Ce le ricordiamo ad ogni campagna elettorale le facce di quei candidati che strizzano l’occhio agli abusivi. Ce le ricordiamo, con il loro cinico pragmatismo, pronti a giustificare qualsiasi violazione della legge pur di raccogliere qualche consenso in più. Ce le ricordiamo guardare con sufficienza i volti di chi da anni cerca di spiegare che non è possibile continuare ad aggiungere cemento a cemento, costruzione a costruzione, anche in prossimità di litorali, costoni rocciosi, fiumi o torrenti.

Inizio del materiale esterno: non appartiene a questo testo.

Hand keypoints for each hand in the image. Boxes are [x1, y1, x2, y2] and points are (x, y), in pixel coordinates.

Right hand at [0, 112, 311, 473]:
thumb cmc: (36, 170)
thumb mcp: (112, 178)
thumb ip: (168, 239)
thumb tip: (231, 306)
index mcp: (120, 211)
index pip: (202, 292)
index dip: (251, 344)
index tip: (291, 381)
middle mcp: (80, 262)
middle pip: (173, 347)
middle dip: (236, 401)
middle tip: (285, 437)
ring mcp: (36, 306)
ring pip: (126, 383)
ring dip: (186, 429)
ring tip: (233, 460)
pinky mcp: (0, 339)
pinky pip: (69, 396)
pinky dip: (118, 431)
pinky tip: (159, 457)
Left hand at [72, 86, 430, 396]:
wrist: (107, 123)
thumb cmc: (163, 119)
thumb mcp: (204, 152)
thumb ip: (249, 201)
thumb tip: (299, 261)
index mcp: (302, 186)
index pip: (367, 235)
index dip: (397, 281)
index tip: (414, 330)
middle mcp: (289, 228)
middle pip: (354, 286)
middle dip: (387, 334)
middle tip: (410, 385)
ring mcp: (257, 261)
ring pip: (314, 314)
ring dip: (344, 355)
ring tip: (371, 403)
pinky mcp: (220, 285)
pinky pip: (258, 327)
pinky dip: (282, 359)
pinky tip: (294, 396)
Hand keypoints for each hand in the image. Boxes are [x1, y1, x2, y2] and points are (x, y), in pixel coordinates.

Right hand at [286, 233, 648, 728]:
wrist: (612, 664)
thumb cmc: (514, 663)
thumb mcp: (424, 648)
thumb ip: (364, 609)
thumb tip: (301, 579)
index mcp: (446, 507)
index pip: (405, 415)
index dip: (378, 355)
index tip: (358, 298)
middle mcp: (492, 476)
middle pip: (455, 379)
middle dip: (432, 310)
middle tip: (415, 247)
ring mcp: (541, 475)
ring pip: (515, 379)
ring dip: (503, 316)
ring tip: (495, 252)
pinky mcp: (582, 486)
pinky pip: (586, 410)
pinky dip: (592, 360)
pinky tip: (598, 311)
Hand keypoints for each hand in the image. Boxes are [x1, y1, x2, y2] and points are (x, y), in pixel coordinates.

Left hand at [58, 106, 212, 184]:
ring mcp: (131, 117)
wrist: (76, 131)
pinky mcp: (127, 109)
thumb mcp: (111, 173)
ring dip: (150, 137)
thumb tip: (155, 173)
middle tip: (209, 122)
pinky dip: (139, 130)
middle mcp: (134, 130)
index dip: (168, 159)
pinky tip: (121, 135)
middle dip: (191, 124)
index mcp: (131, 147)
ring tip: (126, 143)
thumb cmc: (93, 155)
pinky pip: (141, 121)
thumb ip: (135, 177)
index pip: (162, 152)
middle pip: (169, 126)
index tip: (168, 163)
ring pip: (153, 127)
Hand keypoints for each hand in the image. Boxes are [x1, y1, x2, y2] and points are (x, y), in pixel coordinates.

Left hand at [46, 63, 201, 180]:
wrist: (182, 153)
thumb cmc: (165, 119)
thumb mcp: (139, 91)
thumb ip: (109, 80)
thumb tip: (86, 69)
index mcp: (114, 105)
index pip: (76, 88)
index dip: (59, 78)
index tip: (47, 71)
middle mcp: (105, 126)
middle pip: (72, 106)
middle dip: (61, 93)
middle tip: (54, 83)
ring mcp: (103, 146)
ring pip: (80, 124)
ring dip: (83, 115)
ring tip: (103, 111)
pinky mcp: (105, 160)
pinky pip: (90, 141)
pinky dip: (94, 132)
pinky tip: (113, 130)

La storia della Sicilia è piena di amministratori che hanno violato le regole per trarne un vantaggio diretto, erigendo villette a due passi dalla battigia o da zone formalmente oggetto di tutela architettonica o ambientale, nel silenzio di chi avrebbe dovuto vigilare. Di fatto, novelli epigoni del Marchese del Grillo e fautori di una certa idea di potere, in cui “io so’ io e voi nun siete un cazzo”. Poi ci sono quelli che magari non si sono costruiti le villette abusive, ma hanno tollerato che lo facesse una parte consistente dei propri elettori, autorizzandoli – magari – a prolungare le loro verande fino a trasformarle in stanze e caldeggiando condoni e sanatorie. Ma ci sono anche quelli che non hanno mai consentito l’approvazione dei Piani Regolatori comunali, lasciando spazio a un’occupazione selvaggia del territorio. E quelli che a parole hanno sempre proclamato di essere feroci nemici dell’abusivismo edilizio, evitando però di mostrare la stessa determinazione nei fatti, per non perdere troppi voti. Più recentemente, abbiamo anche avuto quelli che prima urlavano “onestà, onestà” e poi hanno cominciato a parlare di “abusivismo di necessità”, finendo per considerare plausibili i condoni.
Di fatto, a parte qualche sporadica eccezione, non c’è mai stata davvero in Sicilia una reale presa di coscienza dei danni che questo sistema avrebbe creato nel tempo ai figli e ai nipoti dei protagonisti del “Sacco di Palermo” e di chi ne ha seguito l’esempio nelle province di Trapani, Agrigento, Caltanissetta, Enna, Messina, Siracusa e Ragusa. Pochi, troppo pochi, coloro che sono autorizzati in queste ore a urlare la propria indignazione di fronte ai morti di Casteldaccia, Vicari o Cammarata. Pochissimi quelli che hanno parlato a tempo debito e che sono legittimati a farlo adesso. Perché l’unica consapevolezza che ogni siciliano dovrebbe avere in queste ore è che quanto accaduto nella notte tra sabato e domenica si sarebbe potuto verificare in qualsiasi angolo dell’isola. Di fatto, è come se cinque milioni di siciliani avessero puntata alla tempia una pistola con un unico proiettile, che alla prossima rotazione del tamburo mieterà qualche altra vittima. Come nella roulette russa. Una sensazione che, tra terremoti, frane, piene ed esondazioni, trova similitudini inquietanti in tante altre aree del Paese.
A questo punto, l’unica emergenza che dovrebbe davvero ossessionare i governi di ogni livello dovrebbe essere un’azione di reale messa in sicurezza dei territori. Purtroppo, però, chi segue le cronache del nostro Paese da un po’ di tempo, sa bene che non appena calerà il sipario su queste ennesime giornate luttuose, i nostri politici deporranno la maschera della costernazione per tornare a indossare quella del più consueto cinismo, tenendosela ben stretta almeno fino alla prossima alluvione.